[Saved entries]
=== Section Start ===

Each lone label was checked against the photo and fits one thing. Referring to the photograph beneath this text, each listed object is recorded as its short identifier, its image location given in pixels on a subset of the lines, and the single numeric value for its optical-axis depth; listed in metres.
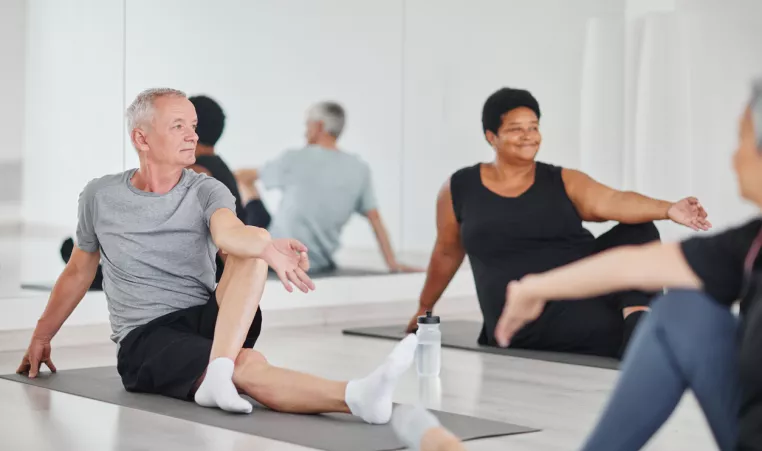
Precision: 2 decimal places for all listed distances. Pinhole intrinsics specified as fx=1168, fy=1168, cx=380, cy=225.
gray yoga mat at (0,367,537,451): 2.72
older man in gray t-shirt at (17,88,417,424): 3.15
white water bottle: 3.94
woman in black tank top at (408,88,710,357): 4.27
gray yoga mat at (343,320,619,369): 4.21
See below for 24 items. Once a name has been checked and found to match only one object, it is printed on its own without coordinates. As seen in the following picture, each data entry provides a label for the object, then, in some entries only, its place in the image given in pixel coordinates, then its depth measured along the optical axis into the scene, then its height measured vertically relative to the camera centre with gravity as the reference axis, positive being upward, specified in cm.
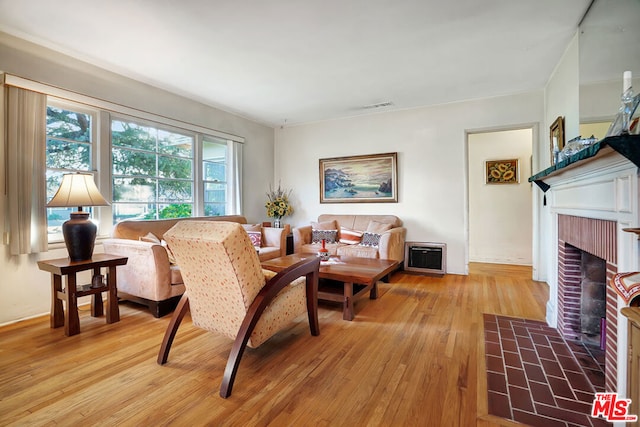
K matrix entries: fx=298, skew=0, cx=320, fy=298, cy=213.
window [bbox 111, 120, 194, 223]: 357 +54
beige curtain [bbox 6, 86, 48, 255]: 265 +39
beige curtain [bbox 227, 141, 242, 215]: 505 +60
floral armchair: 164 -46
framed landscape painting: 500 +58
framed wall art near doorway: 514 +70
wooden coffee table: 274 -58
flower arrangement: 560 +17
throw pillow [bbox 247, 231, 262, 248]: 429 -36
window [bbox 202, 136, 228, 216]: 470 +61
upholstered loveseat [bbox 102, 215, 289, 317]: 278 -55
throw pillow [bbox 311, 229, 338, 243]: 484 -39
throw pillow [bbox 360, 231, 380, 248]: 439 -42
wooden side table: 243 -69
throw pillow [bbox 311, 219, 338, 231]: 503 -22
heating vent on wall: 450 -70
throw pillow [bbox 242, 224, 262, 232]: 446 -23
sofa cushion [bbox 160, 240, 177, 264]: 303 -47
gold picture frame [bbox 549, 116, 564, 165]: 304 +84
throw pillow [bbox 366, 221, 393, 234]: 459 -24
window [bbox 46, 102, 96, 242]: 300 +68
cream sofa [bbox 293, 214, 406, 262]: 410 -37
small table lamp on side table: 262 +0
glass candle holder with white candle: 150 +51
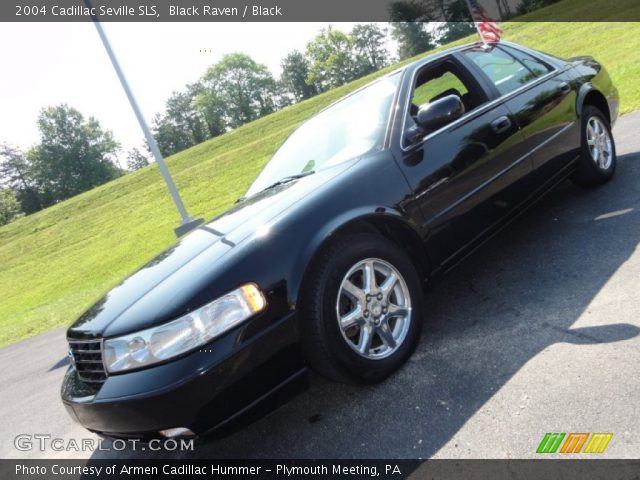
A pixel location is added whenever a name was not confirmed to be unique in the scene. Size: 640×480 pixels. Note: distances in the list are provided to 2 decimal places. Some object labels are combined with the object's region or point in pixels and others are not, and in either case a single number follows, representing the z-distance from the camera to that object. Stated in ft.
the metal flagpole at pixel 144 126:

=== Section End ===

*TASK*. Set down the entries word for word, omitting all pictures.

*RESPONSE*.
Each lone label was checked against the photo and fits one thing. Referring to the photograph beneath this text, each listed object is recorded as its short identifier, its image location given in pixels on a subset of the lines, and the single numeric value for its optical-axis depth; listed in metres.
Precision: 2 decimal places for all listed distances. Pinhole intrinsics specified as fx=1168, fy=1168, cx=380, cy=225.
gray yoga mat at (0,367,537,451): 2.72
older man in gray t-shirt at (17,88,417,424): 3.15
white water bottle: 3.94
woman in black tank top at (408,88,710,357): 4.27
gray yoga mat at (343,320,619,369): 4.21
See below for 24 items. Once a name has been checked and found to match only one object, it is printed on its own without coordinates. As seen in the following picture, each data entry provides a label for the object, then, in some entries only, its place in the image given in pixel coordinates, then its depth measured along the optical axis into the scene, then its height measured vertically relative to the camera centre with gravity as the reference axis, positive being upward, specified in cm.
K matrix entries: fx=298, skew=0, cx=320, fy=298, cy=213.
window [bbox 111, 120, 194, 223]: 357 +54
beige curtain [bbox 6, 86, 48, 255]: 265 +39
beige curtain [bbox 227, 141, 242, 215]: 505 +60
floral armchair: 164 -46
framed landscape painting: 500 +58
framed wall art near doorway: 514 +70
wooden coffee table: 274 -58
flower arrangement: 560 +17
throw pillow [bbox 247, 231, 262, 248]: 429 -36
window [bbox 202, 136, 228, 216]: 470 +61
upholstered loveseat [bbox 102, 215, 289, 317]: 278 -55
throw pillow [bbox 311, 229, 338, 243]: 484 -39
throw pillow [bbox 360, 231, 380, 248]: 439 -42
wooden side table: 243 -69
throw pillow [bbox 311, 219, 338, 231]: 503 -22
heating vent on wall: 450 -70
throw pillow [bbox 242, 224, 262, 232]: 446 -23
sofa cushion [bbox 160, 240, 177, 264]: 303 -47
gold picture frame [bbox 549, 116, 564, 165]: 304 +84
throw pillow [bbox 366, 221, 393, 234]: 459 -24
window [bbox 46, 102, 96, 242]: 300 +68
cream sofa [bbox 293, 214, 406, 262]: 410 -37
small table lamp on side table: 262 +0
glass candle holder with white candle: 150 +51
A pixel location is added whenever a name was not confirmed to be unique in the scene. Size: 640×480 pixels. Note: distances in the list are provided to 2 decimal places. Some object labels are combined with the object's region or point in pixels and others are not, and in either case a single number follows, representing the z-distance from the camera to that object. Stated in ft.
the metal flagpole at pixel 144 126:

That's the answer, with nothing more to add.